--- Data under study ---

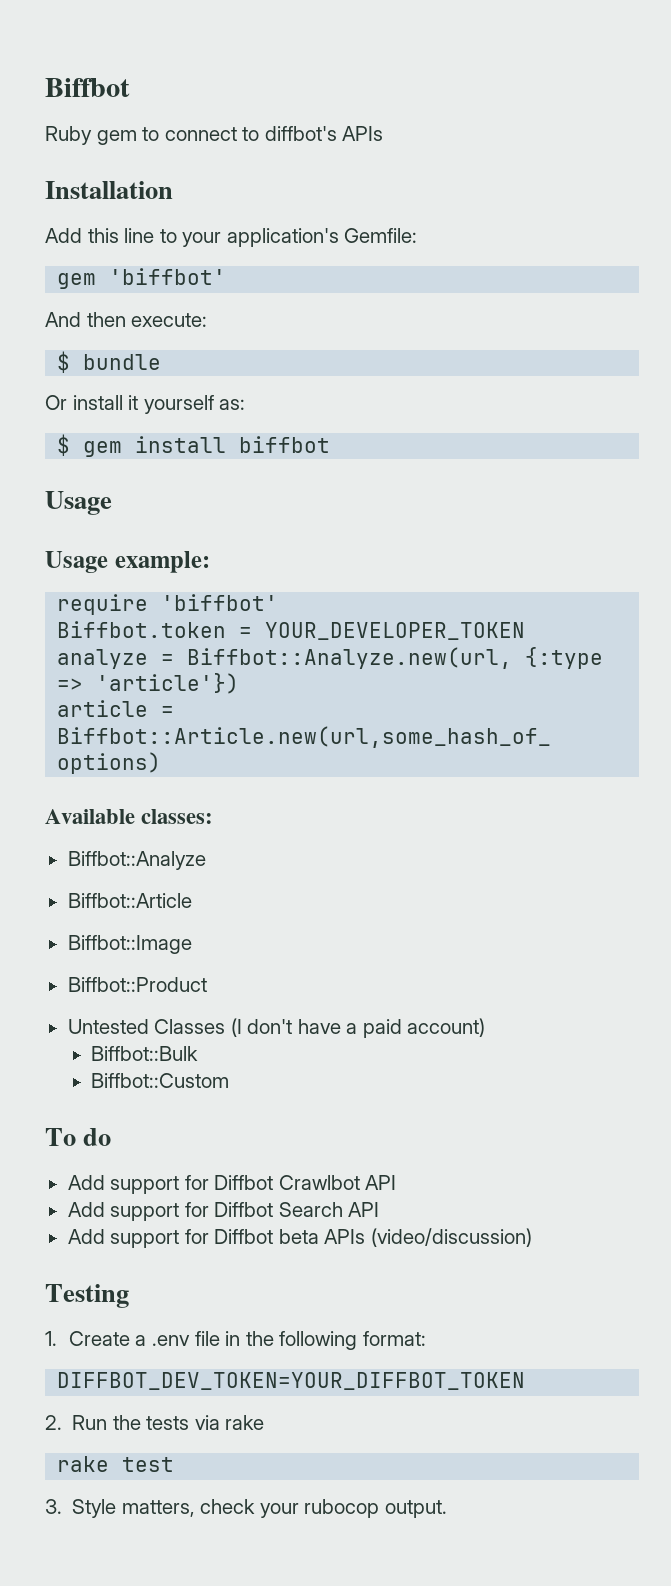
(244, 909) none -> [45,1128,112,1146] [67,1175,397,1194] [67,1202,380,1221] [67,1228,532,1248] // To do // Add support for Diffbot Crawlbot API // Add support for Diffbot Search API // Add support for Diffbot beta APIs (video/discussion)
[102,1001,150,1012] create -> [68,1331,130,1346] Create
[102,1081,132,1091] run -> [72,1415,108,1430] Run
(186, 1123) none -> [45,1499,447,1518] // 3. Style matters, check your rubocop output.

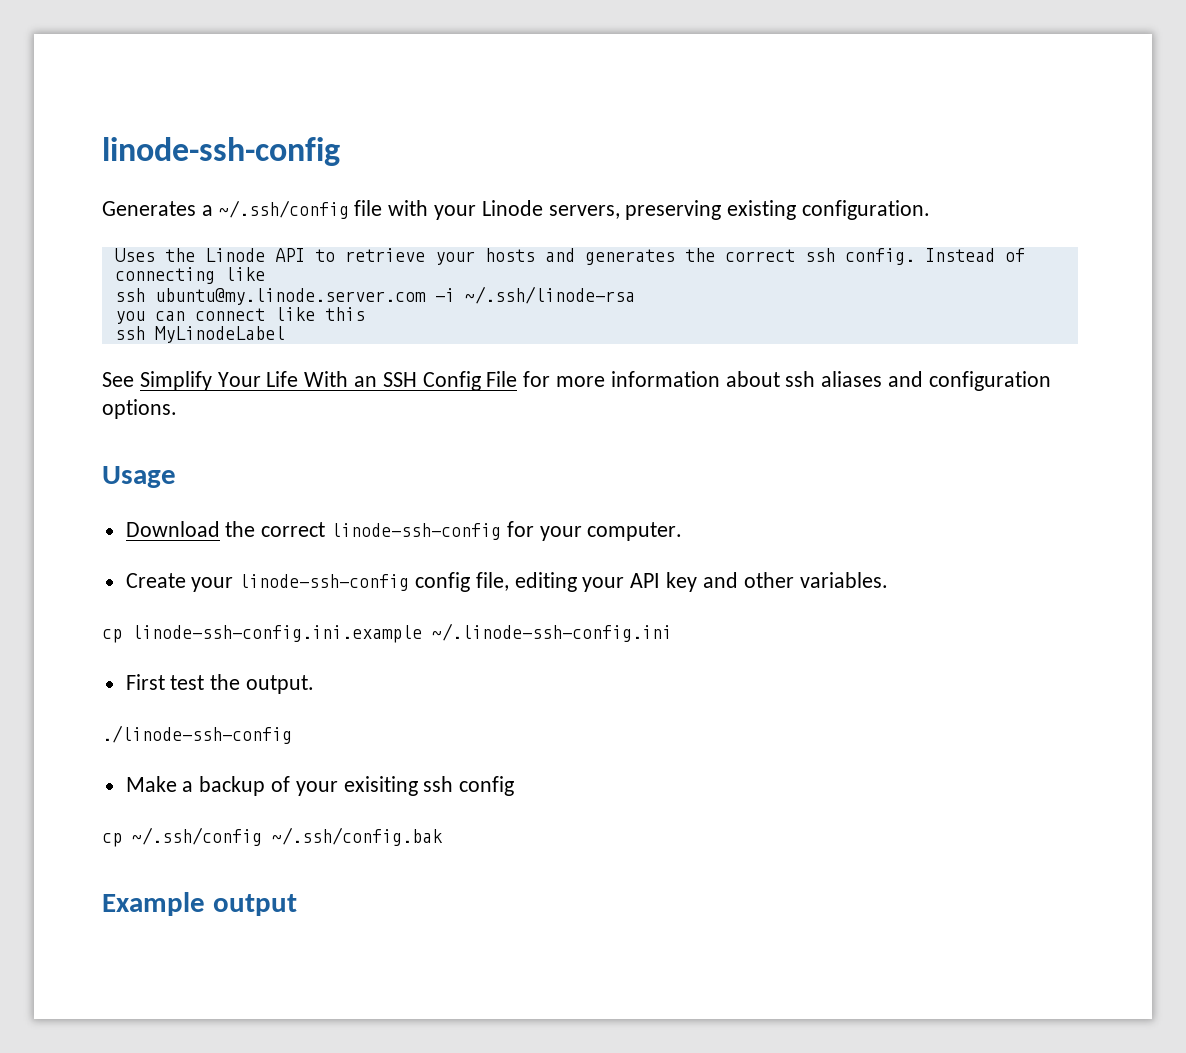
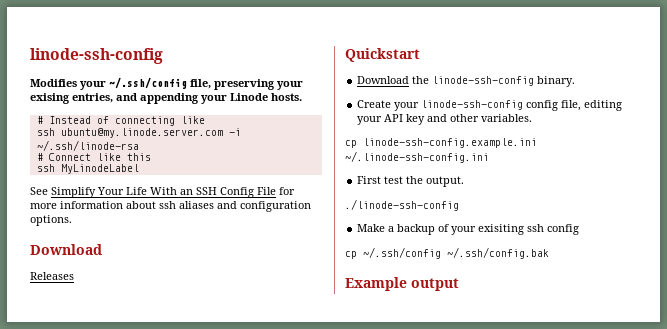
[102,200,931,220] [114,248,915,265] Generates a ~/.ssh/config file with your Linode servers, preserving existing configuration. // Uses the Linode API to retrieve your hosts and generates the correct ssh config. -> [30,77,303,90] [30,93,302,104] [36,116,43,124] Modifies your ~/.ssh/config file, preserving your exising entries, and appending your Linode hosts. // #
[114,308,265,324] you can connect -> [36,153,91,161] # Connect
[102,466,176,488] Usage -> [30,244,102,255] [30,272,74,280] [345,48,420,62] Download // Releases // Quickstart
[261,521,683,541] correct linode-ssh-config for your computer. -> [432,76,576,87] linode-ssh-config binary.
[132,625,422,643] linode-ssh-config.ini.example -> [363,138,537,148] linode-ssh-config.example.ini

---

Leave every picture out. Retype the remaining data exactly.

• _Solution to this exercise_
(244, 909) none -> [45,1128,112,1146] [67,1175,397,1194] [67,1202,380,1221] [67,1228,532,1248] // To do // Add support for Diffbot Crawlbot API // Add support for Diffbot Search API // Add support for Diffbot beta APIs (video/discussion)
[102,1001,150,1012] create -> [68,1331,130,1346] Create
[102,1081,132,1091] run -> [72,1415,108,1430] Run
(186, 1123) none -> [45,1499,447,1518] // 3. Style matters, check your rubocop output.

[102,200,931,220] [114,248,915,265] Generates a ~/.ssh/config file with your Linode servers, preserving existing configuration. // Uses the Linode API to retrieve your hosts and generates the correct ssh config. -> [30,77,303,90] [30,93,302,104] [36,116,43,124] Modifies your ~/.ssh/config file, preserving your exising entries, and appending your Linode hosts. // #
[114,308,265,324] you can connect -> [36,153,91,161] # Connect
[102,466,176,488] Usage -> [30,244,102,255] [30,272,74,280] [345,48,420,62] Download // Releases // Quickstart
[261,521,683,541] correct linode-ssh-config for your computer. -> [432,76,576,87] linode-ssh-config binary.
[132,625,422,643] linode-ssh-config.ini.example -> [363,138,537,148] linode-ssh-config.example.ini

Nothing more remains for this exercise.